Why does Tacitus mention a Christus who founded a sect named after him and who was executed by Pontius Pilate, describing this sect in terms hostile enough that this is extremely unlikely to be information he got from Christians?
What precedent is there for anyone writing allegorical stories about a heavenly figure that are so detailed they mention fictitious family members and a place where he allegedly grew up? How often, in that culture, is that known to have happened? Based on that answer, what are the estimated chances that multiple different people in a relatively small sect would choose to do this about the same figure?
What is the explanation for the passages I quoted above from Hebrews indicating a belief in a human flesh-and-blood Jesus of physical descent?
Why do two of the gospel writers describe Jesus as coming from Nazareth, even though this was clearly very awkward for them to the point where they had to make up detailed and implausible stories explaining how he had really come to be born in Bethlehem and not Nazareth?
Why do the gospel writers all name a powerful Roman as being the person who ordered Jesus’s crucifixion, even though they clearly realised the risks of this and took great pains to gloss over and explain away this part of the story as much as possible?
All of which is on top of the multiple passages in Paul that fit with historicity rather than mythicism; and ‘five or six’ is an underestimate there. I’ve been through the undisputed letters and count 11. (That isn’t counting the ‘killed by the Jews’ passage on 1 Thessalonians, which I left off the list as there are reasonable unrelated grounds for suspecting it to be an interpolation.)

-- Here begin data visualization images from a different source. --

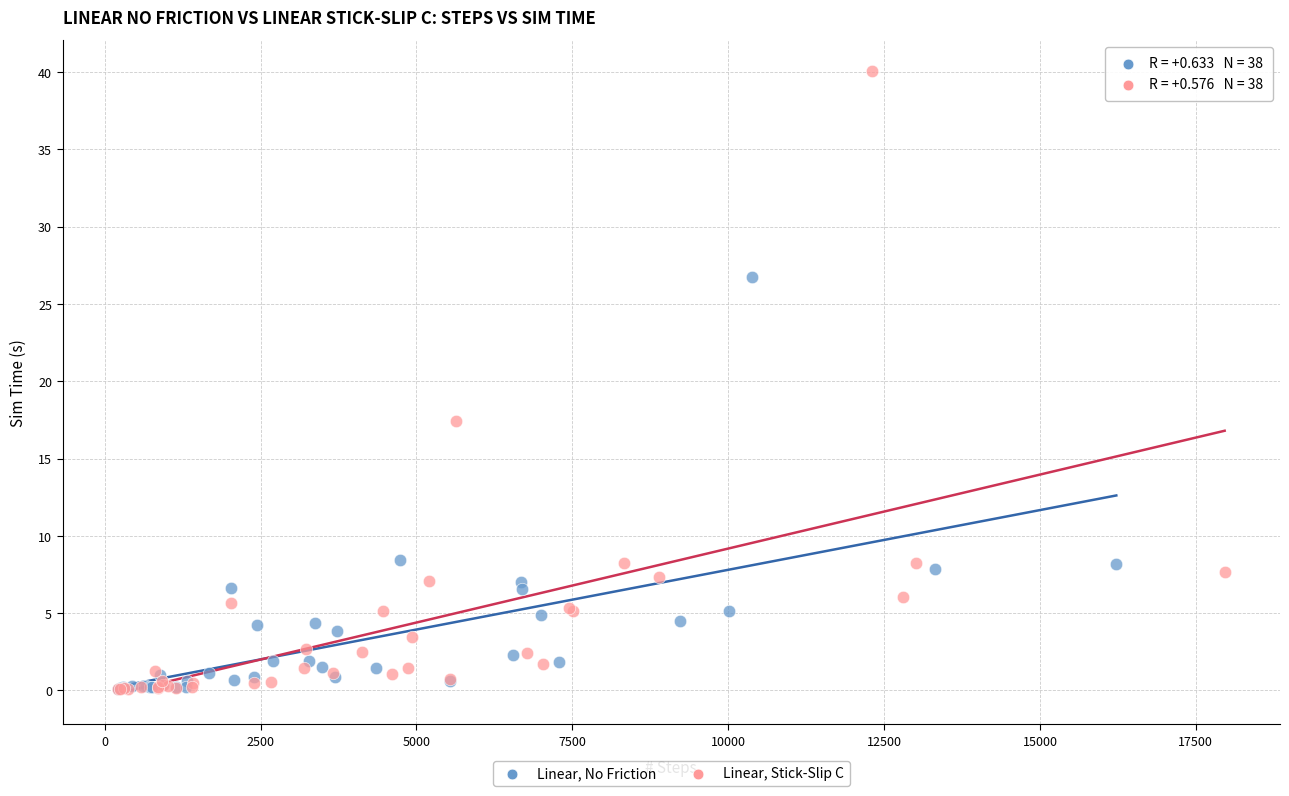

Which series contains the highest Y value?

Linear, Stick-Slip C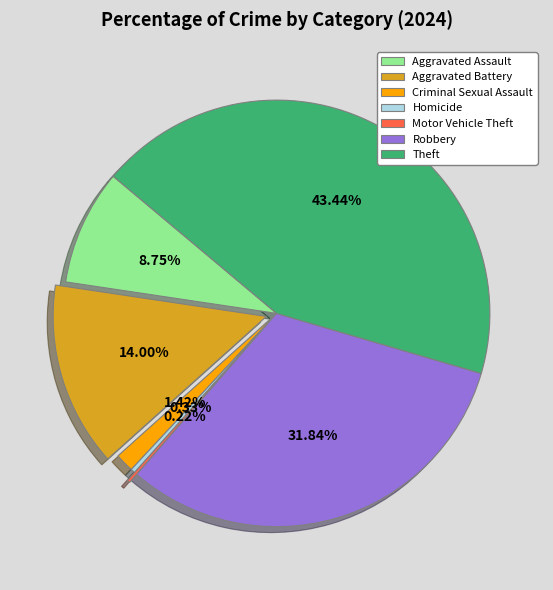

Which category has the biggest portion of the pie?

Theft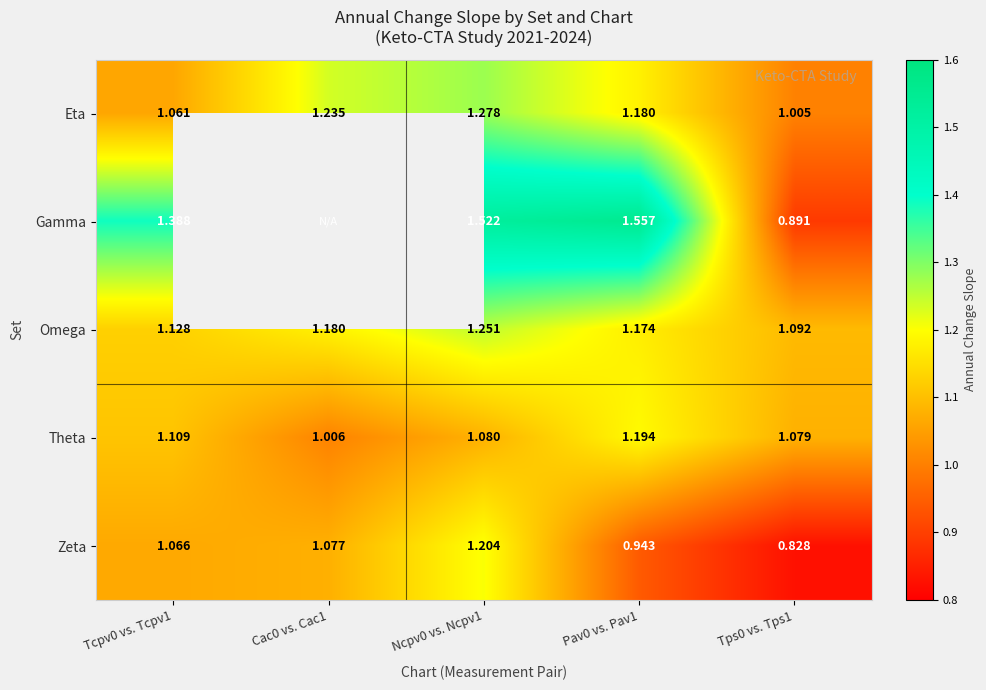

At which label does Zeta reach its peak?

Ncpv0 vs. Ncpv1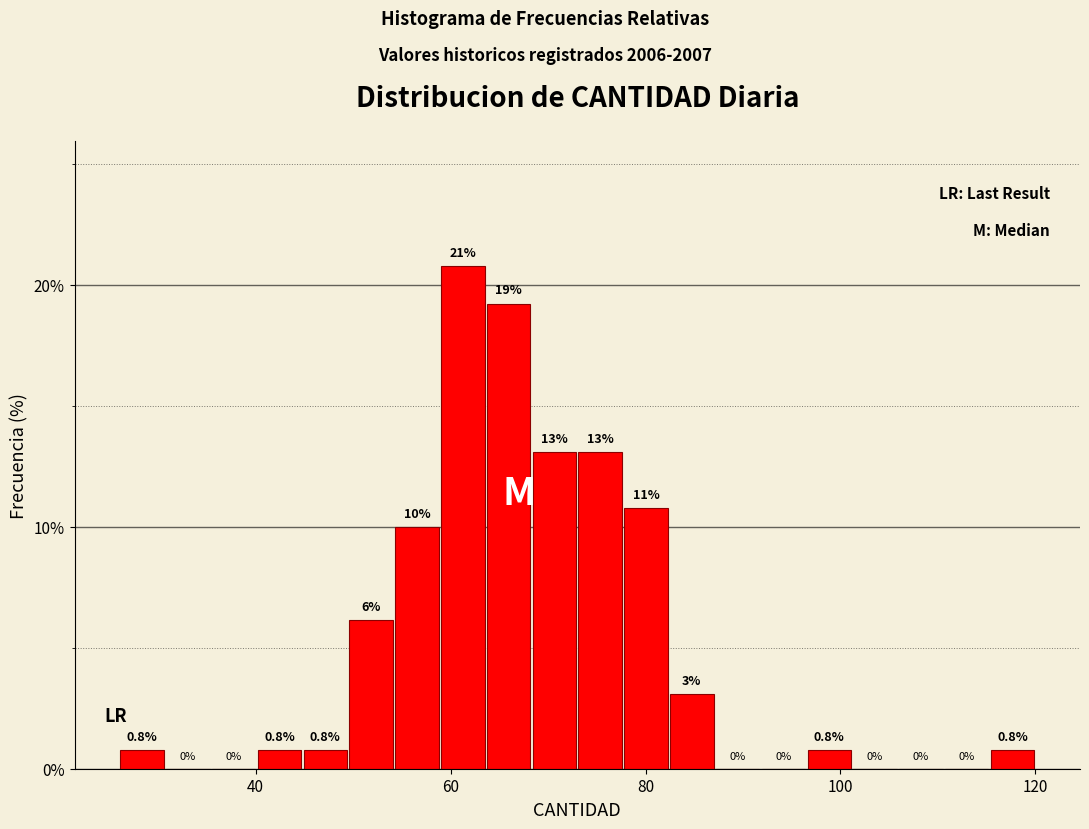

Around what value on the x-axis is the tallest bar? Give the approximate position of its centre, as read against the axis.

62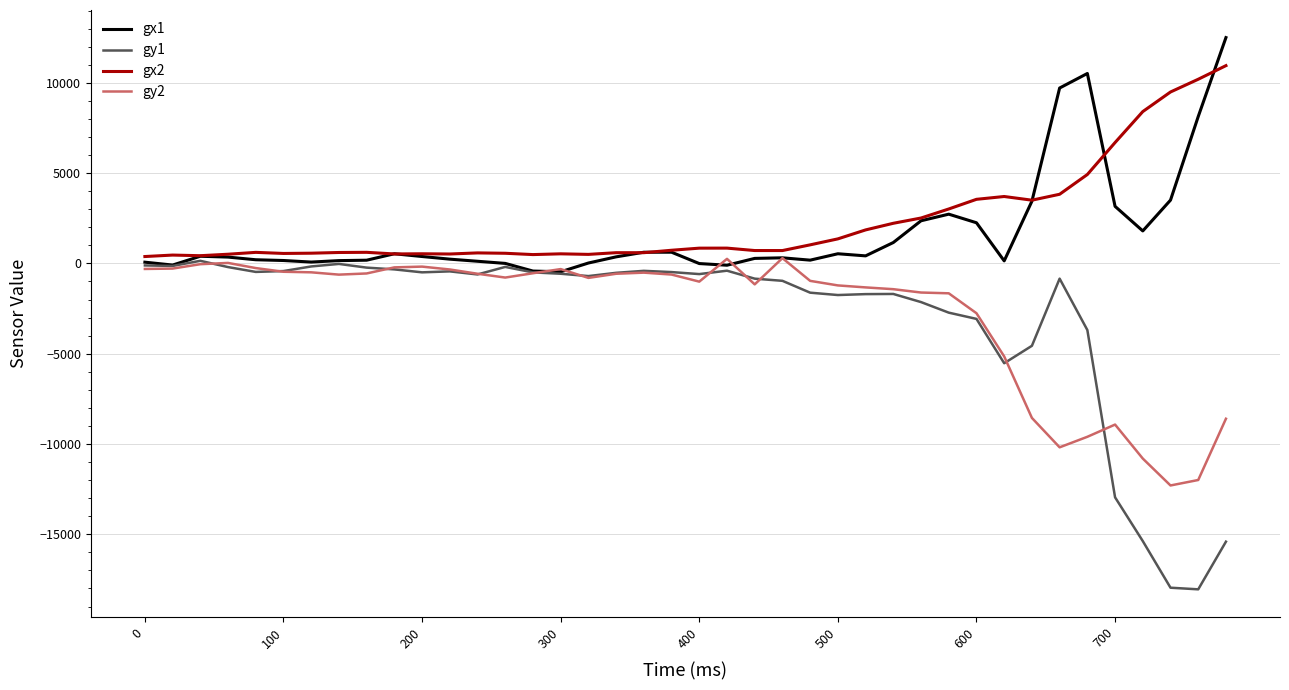

What is the lowest value of the gy2 series?

-12297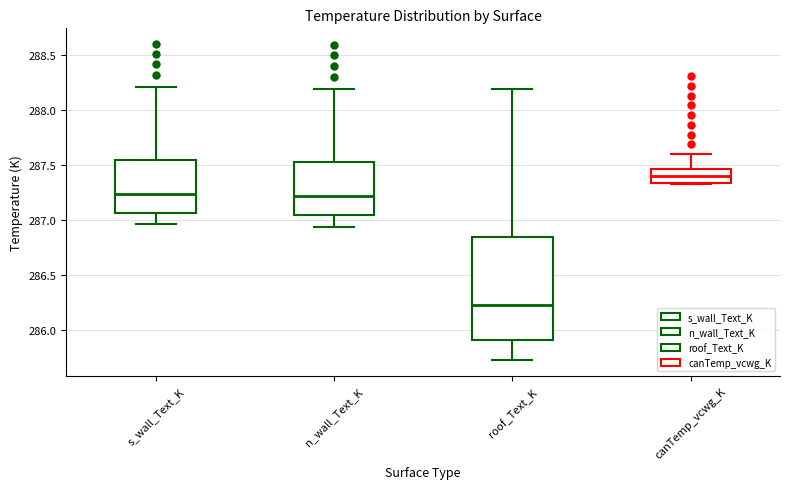

Which box is the tallest, from its lower edge to its upper edge?

roof_Text_K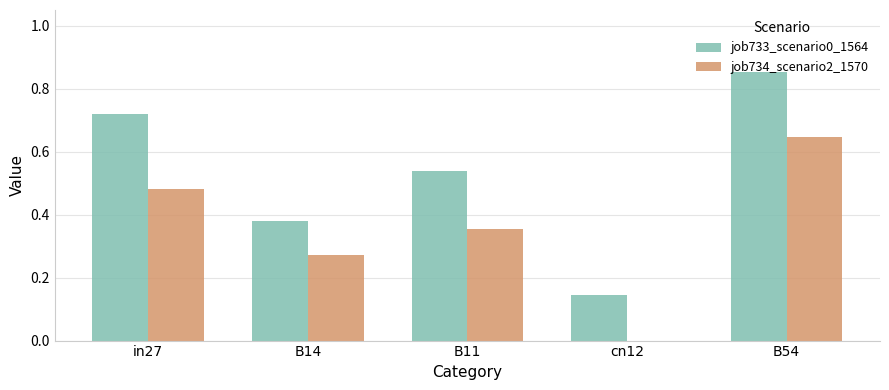

The value of job734_scenario2_1570 at cn12 is 0.0. True or false?

True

And, yes, it’s possible to look at any individual one of those examples in isolation and say, maybe this one was an interpolation or we’re interpreting it wrong or there’s some other explanation we’re not aware of. But the more such examples there are, the more difficult it is to explain all of them away. When we’re looking at needing this many convoluted and improbable explanations to sustain a theory, then that theory has become overwhelmingly unlikely and needs to be discarded.